The worldwide nature of tea culture awes me. I find it exciting to learn about other cultures through their unique way of tea expression. In that spirit I took my first tasting workshop in Korean tea recently given by Hankook Tea at the Tea lovers Festival in CA. I learned many things I had not known so here we go!
The first tea in Korea dates back to 42 AD – hello! That’s a long tea culture indeed especially compared to Britain and America’s first tastes in the 17th century.
Dagi is the general Korean term for teaware. The traditional Korean tea tray holds the following items:
Cooling bowl – boiled water is put into this vessel first to cool it to temperatures best suited to the tea – A great idea. I had been using my own version of this as I do not currently have a boiler with temperature setting. It is great!
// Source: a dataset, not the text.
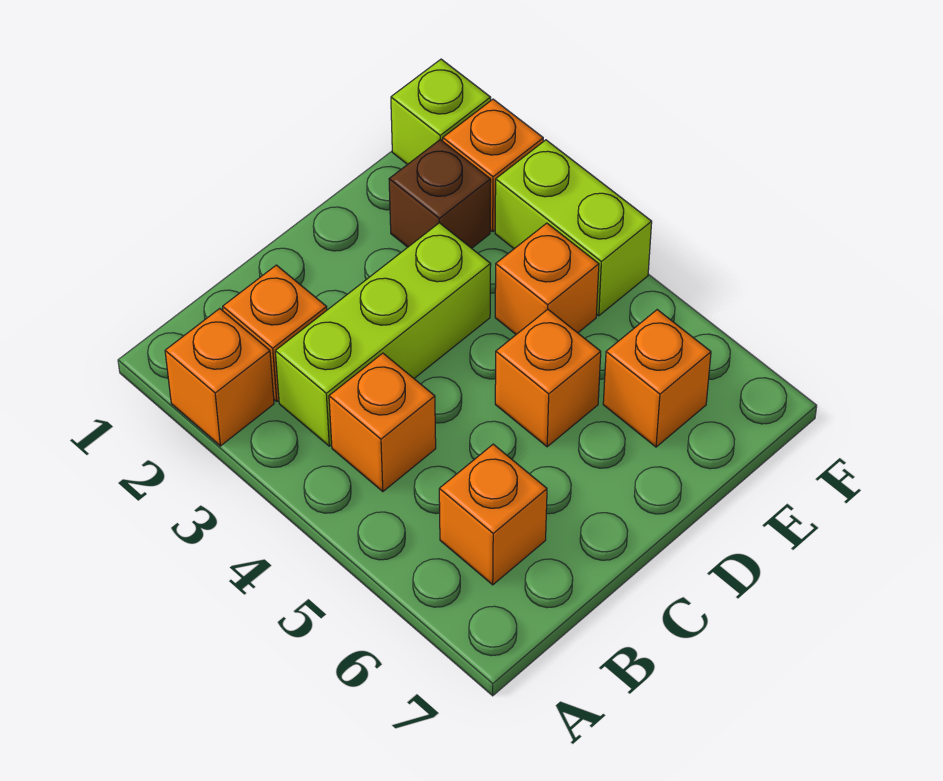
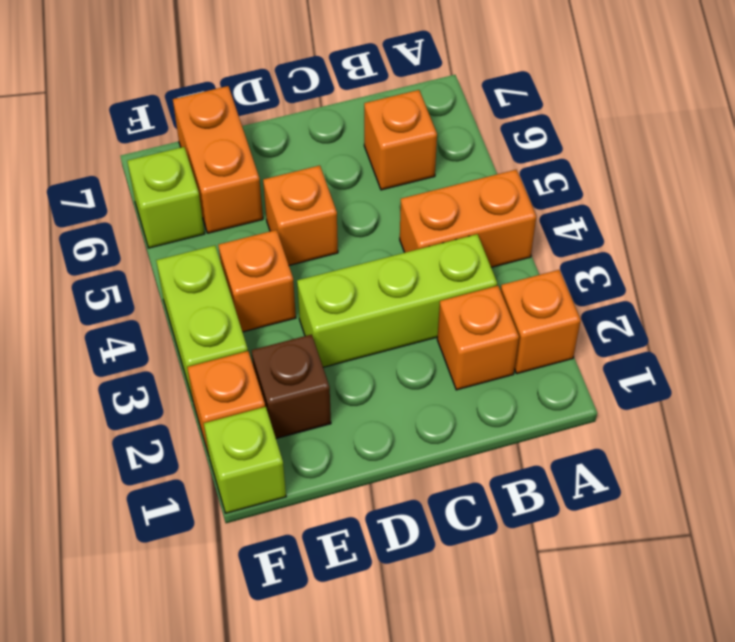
orange 1x1 brick [329,353,436,492] -> orange 1x2 brick [400,170,536,267]
orange 1x1 brick [603,310,711,447] -> orange 1x2 brick [173,86,263,233]
none -> lime 1x1 brick [127,147,205,248]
Tea caddy – which holds an amount of tea for just a few days
Waste Water bowl – the catch all for all discarded items during tea making like used leaves, used water, leftover tea – a great way to keep your tea tray orderly
Lid Holder – a place to put lids to keep them clean
Teapot – but of course! These have a handle that protrudes from the base rather than a loop design
Teacup – the cups we used were without handles
Coaster – wooden is apparently most common now
And of course if making matcha there are the matcha specific tools – matcha bowl, whisk and whisk holder. Korea, which shares many Japanese interests, is also a matcha drinking culture.
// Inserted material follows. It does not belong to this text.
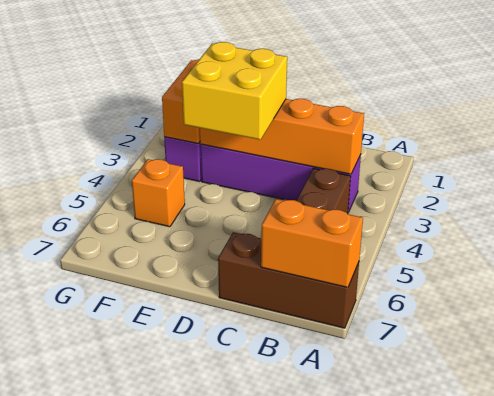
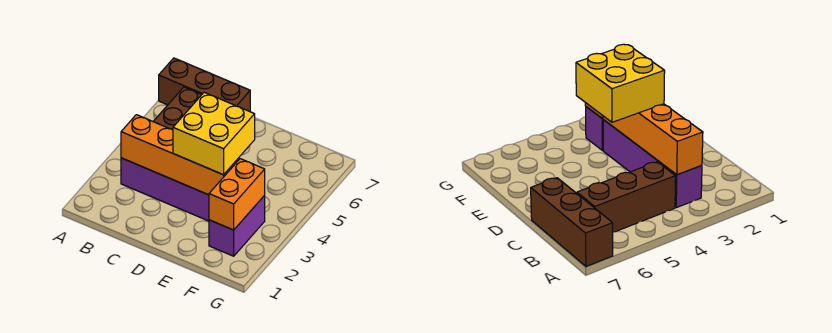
orange 1x2 brick [261,199,363,287] -> none
orange 1x1 brick [132,159,185,227] -> none

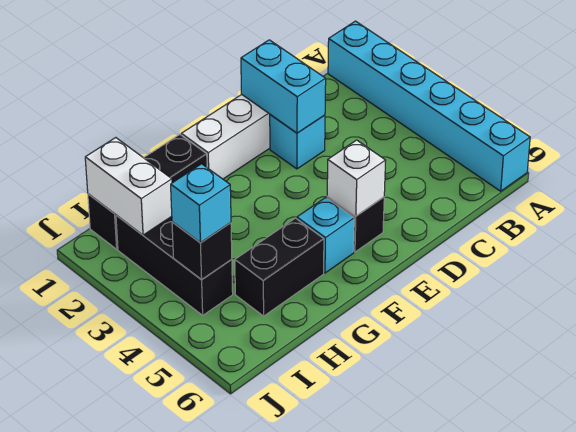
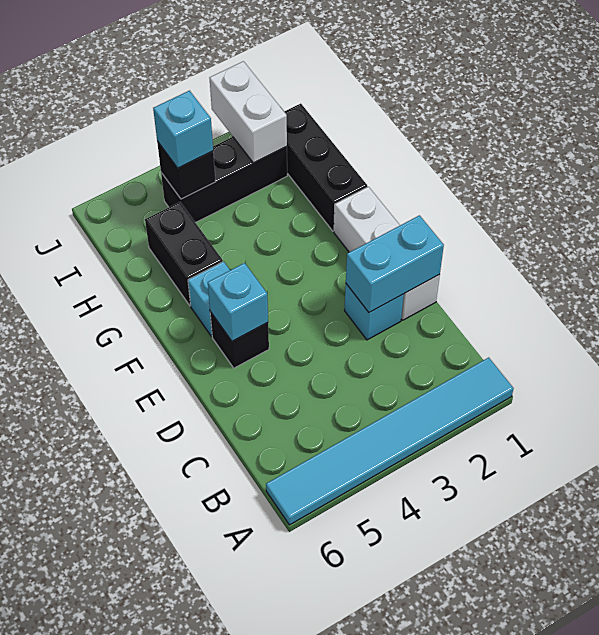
cyan 1x6 brick [328,21,530,191] -> cyan 1x6 tile [266,358,514,525]
white 1x1 brick [327,140,386,216] -> cyan 1x1 brick [208,263,268,341]
white 1x2 brick [85,138,172,235] -> white 1x2 brick turned to [210,61,287,163]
We were told that many of the steeped beverages in Korea are actually herbal tisanes rather than camellia sinensis. But we did begin with an actual tea - Hwangcha – a partially oxidized tea that after processing is wrapped in linen while still moist resulting in humidity that increases the temperature resulting in natural oxidation. It is like its own category of tea as it is made in a way unique from other categories. Though sometimes also referred to as Balhyocha, that is a word that encompasses any edible that has been fermented in any way. A more accurate word would be “bu-bun-balhyocha” which means partially fermented. I know, I know, tea is so complicated! But what did it taste like? I thought the Hankook Hwangcha we tasted was light & winey and worth drinking again. Bear in mind your tongue may tell a different tale. Tea is a very individual experience after all.
The other two tastings were of herbals: Mulberry leaf, which reminded me of a biscuit with a fruity flowery scent and Hydrangea leaf which was naturally sweet and reminded me of stevia. Both tisanes have a variety of health benefits & apparently Hydrangea is used in both blends and cooking.
I wish you ongoing adventures in great tea!